Signed-off-by: David Rheinsberg <david.rheinsberg@gmail.com>
The default value for `get()` is `None`, so no reason to specify it
explicitly. Simplify the respective calls in FsCache.
Signed-off-by: David Rheinsberg <david.rheinsberg@gmail.com>
This will lead to all mtimes that are newer than the creation time
of `tree` being clamped to `source_epoch`, if that was specified
for the pipeline. Specifically it means that all files that were
created during the build will be clamped to it. This should make
builds more reproducible.
When we commit objects to the store and there is a `source_epoch`
set on the `Object`, clamp the mtime. This is needed because it
is possible that the object corresponds to the last stage of a
pipeline[1] and it could later directly be exported without going
through `finalize` again. Also we are doing in on object itself
and not the cloned path so that resuming and checkpointing will
behave identical.
[1] not even necessarily the pipeline we are currently building.
Add a new `source_epoch` attribute that if set, will lead to all
mtimes that are newer or equal to the creation date being clamped
to the specified `source_epoch` time when the object is finalized.
When an new Object is created, save the creation time in a new
metadata entry called `info`. A new property called `created`
is added to inspect the creation date.
New utility function to clamp all mtimes of a given path to a
certain timestamp. Clamp here means that any timestamp later
than the specified upper bound will be set to the upper bound.
Add a new field to the cache-information called `version`, which is a
simple integer that is incremented on any backward-incompatible change.
The cache-implementation is modified to avoid any access to the cache
except for `<cache>/staging/`. This means, changes to the staging area
must be backwards compatible at all cost. Furthermore, it means we can
always successfully run osbuild even on possibly incompatible caches,
because we can always just ignore the cache and fully rely on the
staging area being accessible.
The `load()` method will always return cache-misses. The `store()`
method simply discards the entry instead of storing it. Note that
`store()` needs to provide a context to the caller, hence this
implementation simply creates another staging-context to provide to the
caller and then discard. This is non-optimal, but keeps the API simple
and avoids raising an exception to the caller (but this can be changed
if it turns out to be problematic or unwanted).
Lastly, the `cache.info` field behaves as usual, since this is also the
field used to read the cache-version. However, this file is never
written to improve resiliency and allow blacklisting buggy versions from
the past.
Signed-off-by: David Rheinsberg <david.rheinsberg@gmail.com>
Integrate the recently added file system cache `FsCache` into our
object store `ObjectStore`. NB: This changes the semantics of it:
previously a call to `ObjectStore.commit` resulted in the object
being in the cache (i/o errors aside).
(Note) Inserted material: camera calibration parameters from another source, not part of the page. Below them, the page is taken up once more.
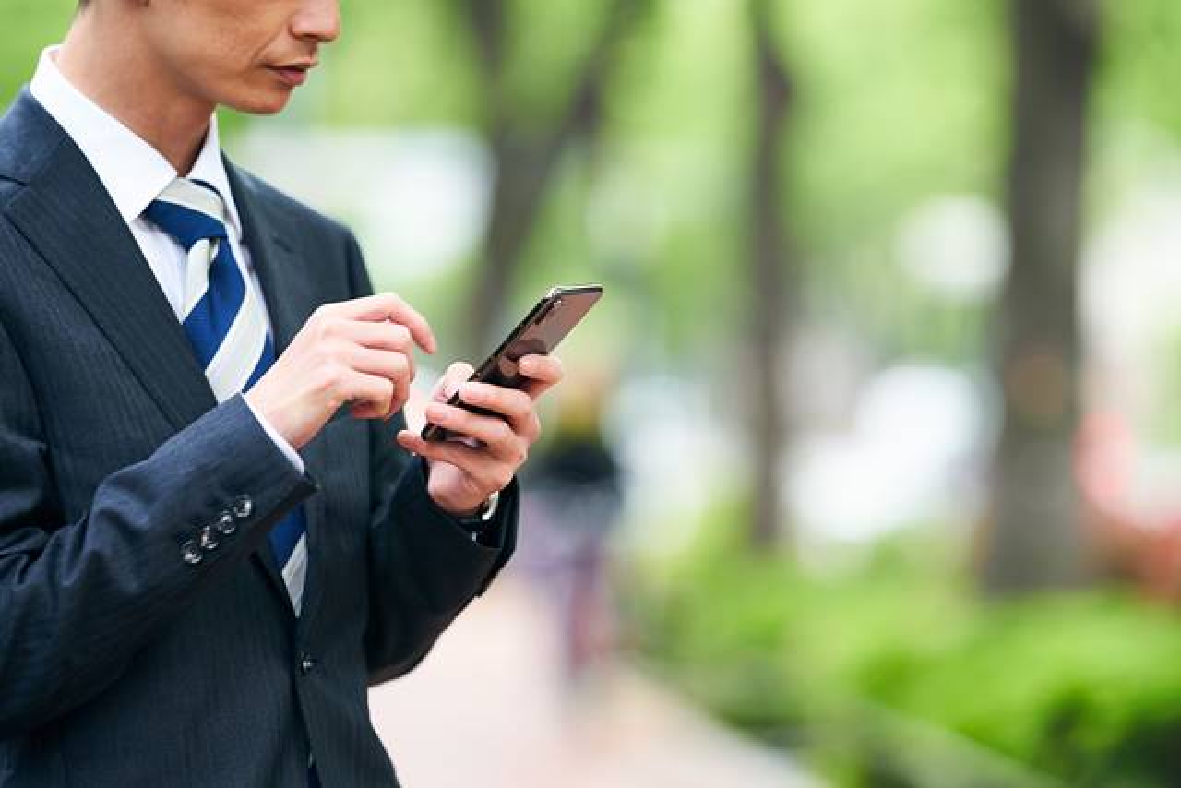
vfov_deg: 10.2
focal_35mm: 135
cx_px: 590
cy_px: 394
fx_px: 4429
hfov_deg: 15.2
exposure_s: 1/100
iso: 100
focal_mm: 135
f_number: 2.2
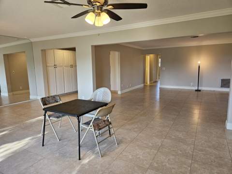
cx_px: 116
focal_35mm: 23
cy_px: 87
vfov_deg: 58.8
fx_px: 154
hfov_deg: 74.0
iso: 100
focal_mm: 5.4
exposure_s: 1/120
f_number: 1.8
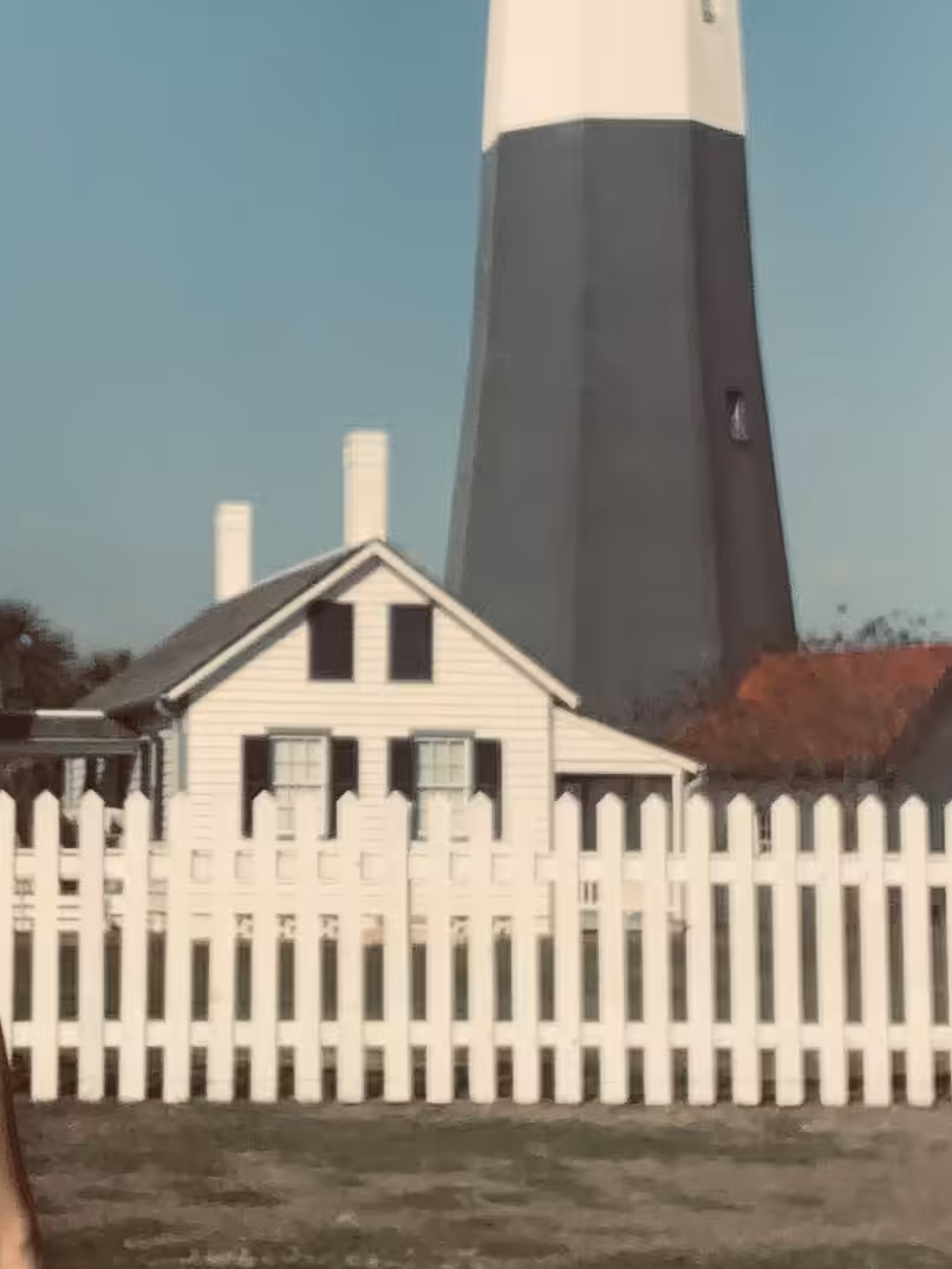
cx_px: 177
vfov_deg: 21.3
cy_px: 593
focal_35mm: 92
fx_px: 3372
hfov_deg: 15.9
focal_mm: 2.87
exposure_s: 1/1898
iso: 16
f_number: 2.2
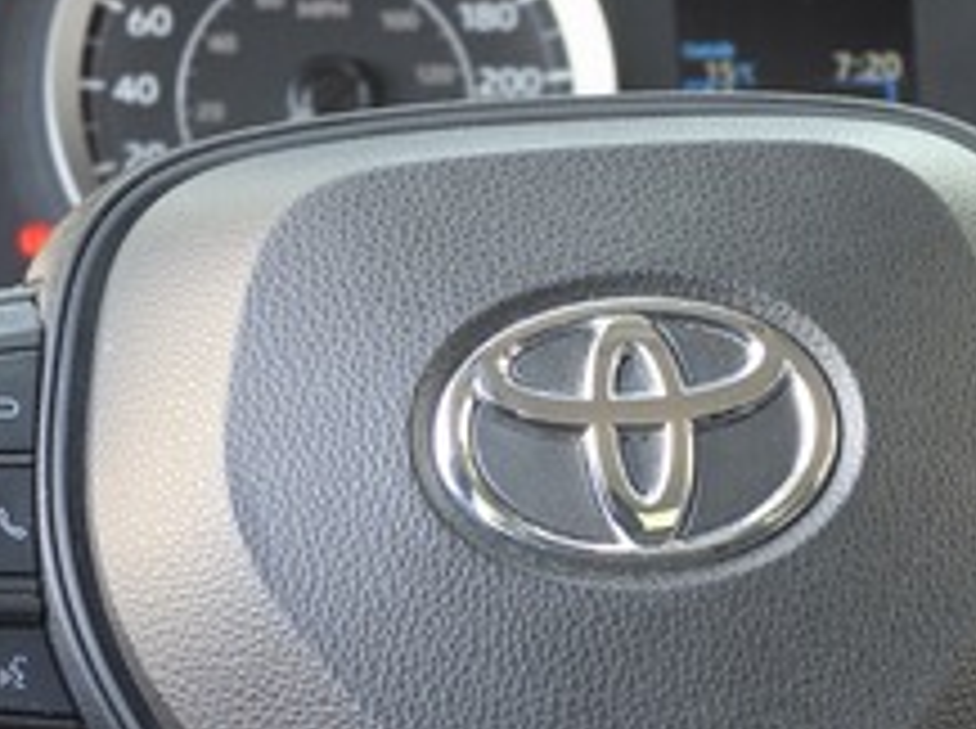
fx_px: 6277
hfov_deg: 8.9
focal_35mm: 223
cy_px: 461
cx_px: 598
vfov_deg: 6.6
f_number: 2.9
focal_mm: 18.6
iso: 400
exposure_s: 1/120
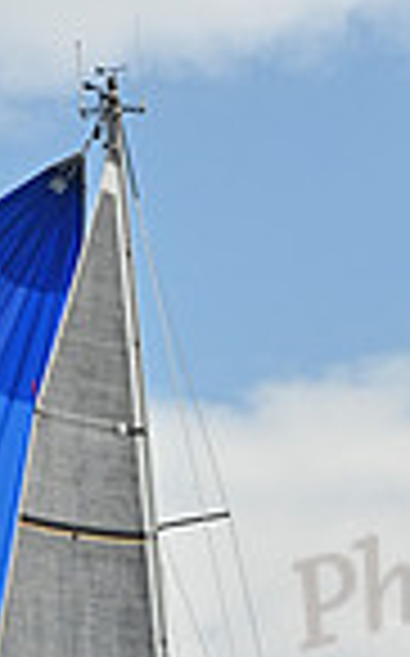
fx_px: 5070
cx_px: 61
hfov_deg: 4.6
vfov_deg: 7.2
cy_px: 1246
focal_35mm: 283
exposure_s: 1/1600
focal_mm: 70
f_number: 9
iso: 320
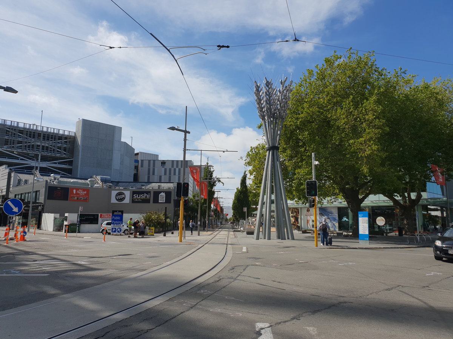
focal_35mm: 26
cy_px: 170
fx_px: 340
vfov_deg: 53.1
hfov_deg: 67.3
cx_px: 226
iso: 50
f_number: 2.4
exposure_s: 1/1786
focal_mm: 4.3
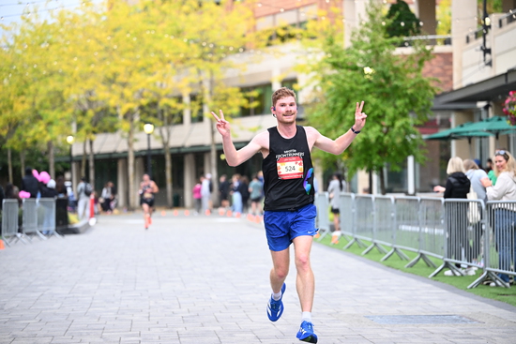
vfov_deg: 13.3
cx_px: 258
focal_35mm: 103
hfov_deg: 19.8
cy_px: 172
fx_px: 1477
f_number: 2.8
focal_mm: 103
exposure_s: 1/1250
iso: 1250
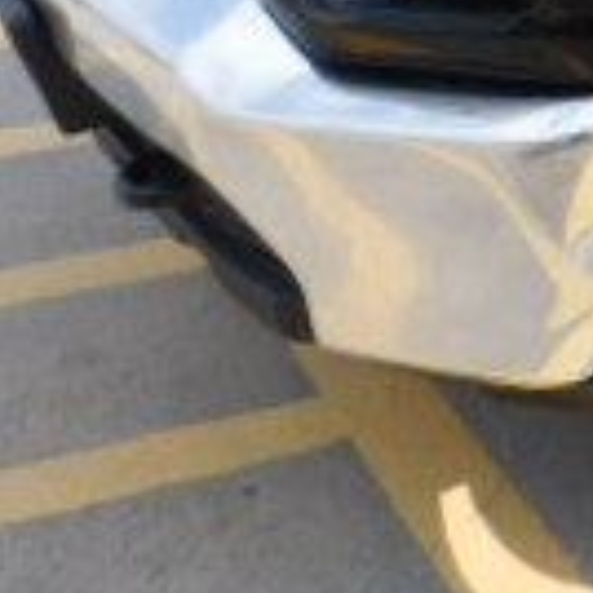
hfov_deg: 14.2
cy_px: -314
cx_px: 1270
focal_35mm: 97
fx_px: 1880
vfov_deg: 16.3
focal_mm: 4
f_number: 3
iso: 125
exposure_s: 1/1250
But `FsCache.store`, which
is now the backing store for objects, will only commit objects if
there is enough space left. Thus we cannot rely that objects are
present for reading after a call to `FsCache.store`. To cope with
this we now always copy the object into the cache, even for cases
where we previously moved it: for the case where commit is called
with `object_id` matching `Object.id`, which is the case for when
`commit` is called for last stage in the pipeline. We could keep
this optimization but then we would have to special case it and
not call `commit` for these cases but only after we exported all
objects; or in other words, after we are sure we will never read
from any committed object again. The extra complexity seems not
worth it for the little gain of the optimization.
Convert all the tests for the new semantic and also remove a lot
of them that make no sense under this new paradigm.
Add a new command line option `--cache-max-size` which will set
the maximum size of the cache, if specified.